◆ Text extracted from each page:
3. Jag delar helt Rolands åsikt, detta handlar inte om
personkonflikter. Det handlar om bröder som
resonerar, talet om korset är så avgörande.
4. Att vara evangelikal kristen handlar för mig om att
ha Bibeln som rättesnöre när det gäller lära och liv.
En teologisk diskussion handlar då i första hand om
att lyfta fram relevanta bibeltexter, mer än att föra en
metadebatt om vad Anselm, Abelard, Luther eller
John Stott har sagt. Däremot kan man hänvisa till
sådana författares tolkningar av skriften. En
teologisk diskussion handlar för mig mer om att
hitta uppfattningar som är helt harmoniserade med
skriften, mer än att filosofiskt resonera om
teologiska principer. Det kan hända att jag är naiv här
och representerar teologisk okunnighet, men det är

◆ Task to complete: Please retype the lines above word for word, keeping every line break.

◆ Exercise answer:
3. Jag delar helt Rolands åsikt, detta handlar inte om
personkonflikter. Det handlar om bröder som
resonerar, talet om korset är så avgörande.
4. Att vara evangelikal kristen handlar för mig om att
ha Bibeln som rättesnöre när det gäller lära och liv.
En teologisk diskussion handlar då i första hand om
att lyfta fram relevanta bibeltexter, mer än att föra en
metadebatt om vad Anselm, Abelard, Luther eller
John Stott har sagt. Däremot kan man hänvisa till
sådana författares tolkningar av skriften. En
teologisk diskussion handlar för mig mer om att
hitta uppfattningar som är helt harmoniserade med
skriften, mer än att filosofiskt resonera om
teologiska principer. Det kan hända att jag är naiv här
och representerar teologisk okunnighet, men det är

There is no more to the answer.